_Parts of the exercise:_
1) Write out the part of the newspaper column starting with "When you Google" and going on through "register with AARP.".
2) According to the newspaper column, where did Joan Ojerio live in 1979?

_Extract to read:_
2.) Some people are in horrible relationships.

3.) Some liars are in horrible relationships.

When you Google your own name: For Davenport’s Morlan Hutchens, the second thing that pops up is his appearance in an old Slice item.

She can now buy a drink and start planning for retirement: Kristi Leitholt was alarmed to receive a letter inviting her to register with AARP.

“Now I’m in sort of an identity crisis,” she wrote. “Is 21 the new 50?”

It ain’t me, babe: My friend Vince’s daughter Emma was home from college for a short visit. She borrowed her grandmother’s car to go see friends at the Museum of Arts and Culture, where she had been a volunteer.

When Emma came back out, she found a note on her windshield clearly meant for someone else’s car.

“Deborah,

“You don’t need to hide. It was a long time ago. We’ve both moved on. You can say Hi, and go about your business.

“Take care!”

Ridiculous family fights: “My brother and I used to get in huge fights over who got to ride on the passenger side in the back seat,” wrote Heidi Olbekson.

Crows Department: Joan Ojerio is a resident of Eugene, Ore., today. But back in 1979, she lived in Pullman. That was the year her young son died in an accident.

“The week following his death, crows came to our back yard and stayed for several days in the locust tree,” she wrote. “Not just high in the branches but also low on the trunk of the tree where our family could easily see them.

“Our elderly neighbor, who had lived next to our home since it was built in the early 1940s, remarked that she had never seen crows in the yard. … And we never saw them come to our yard again.

“I like to think that the crows were a conveyor of our son’s spirit, saying goodbye.”

Today’s Slice question: What individual not involved with the production or facility will wind up seeing “The Lion King” the most times during its Spokane run?

[Stored data entries]
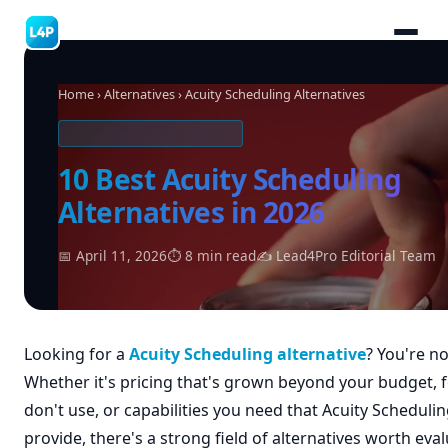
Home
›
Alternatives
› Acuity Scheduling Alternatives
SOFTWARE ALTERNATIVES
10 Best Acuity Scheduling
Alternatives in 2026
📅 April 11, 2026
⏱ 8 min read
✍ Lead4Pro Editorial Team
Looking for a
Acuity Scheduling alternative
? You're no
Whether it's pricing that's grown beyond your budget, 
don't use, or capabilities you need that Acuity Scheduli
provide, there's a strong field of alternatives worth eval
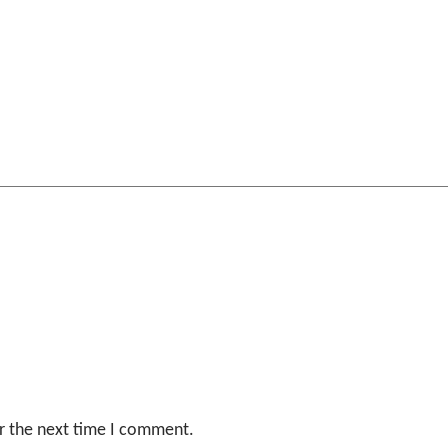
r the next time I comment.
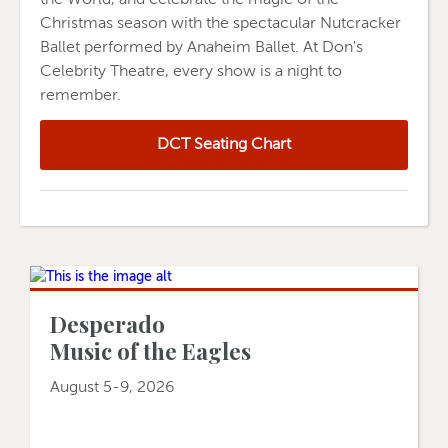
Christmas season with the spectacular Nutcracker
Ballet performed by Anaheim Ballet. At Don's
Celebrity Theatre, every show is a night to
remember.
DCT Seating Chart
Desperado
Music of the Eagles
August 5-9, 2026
...
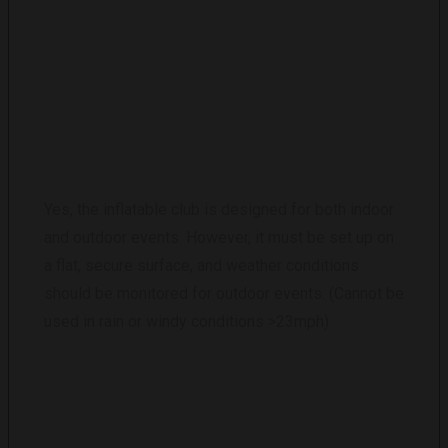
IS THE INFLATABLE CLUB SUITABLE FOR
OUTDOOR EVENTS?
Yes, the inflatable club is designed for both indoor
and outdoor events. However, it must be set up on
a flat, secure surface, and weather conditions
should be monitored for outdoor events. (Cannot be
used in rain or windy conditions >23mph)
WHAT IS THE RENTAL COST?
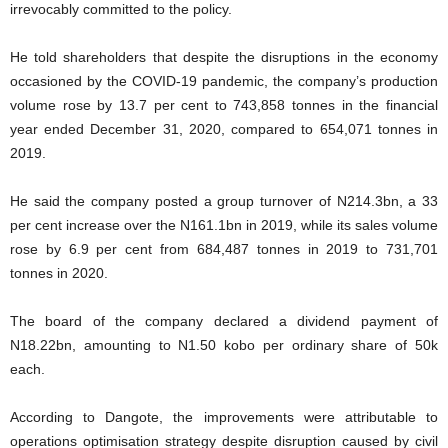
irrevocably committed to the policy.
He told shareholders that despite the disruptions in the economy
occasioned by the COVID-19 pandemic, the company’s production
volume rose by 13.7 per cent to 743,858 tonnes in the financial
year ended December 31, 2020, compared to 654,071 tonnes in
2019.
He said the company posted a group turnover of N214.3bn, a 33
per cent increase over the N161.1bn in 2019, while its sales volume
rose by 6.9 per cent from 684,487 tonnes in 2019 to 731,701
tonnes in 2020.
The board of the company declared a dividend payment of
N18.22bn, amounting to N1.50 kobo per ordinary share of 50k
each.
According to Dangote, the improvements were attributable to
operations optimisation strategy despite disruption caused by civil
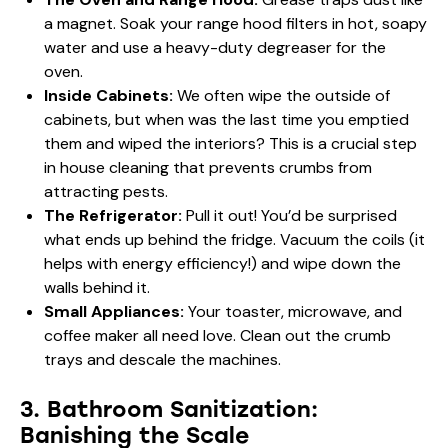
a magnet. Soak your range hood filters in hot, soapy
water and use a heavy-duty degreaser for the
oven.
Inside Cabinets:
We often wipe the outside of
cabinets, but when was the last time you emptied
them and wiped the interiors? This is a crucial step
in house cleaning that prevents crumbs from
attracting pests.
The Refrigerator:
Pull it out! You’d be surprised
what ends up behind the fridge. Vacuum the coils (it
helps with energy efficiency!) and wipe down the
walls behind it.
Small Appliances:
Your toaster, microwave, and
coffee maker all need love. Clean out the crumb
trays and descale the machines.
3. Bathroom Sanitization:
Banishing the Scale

_Answers provided:_
1)
When you Google your own name: For Davenport’s Morlan Hutchens, the second thing that pops up is his appearance in an old Slice item.

She can now buy a drink and start planning for retirement: Kristi Leitholt was alarmed to receive a letter inviting her to register with AARP.

2) Pullman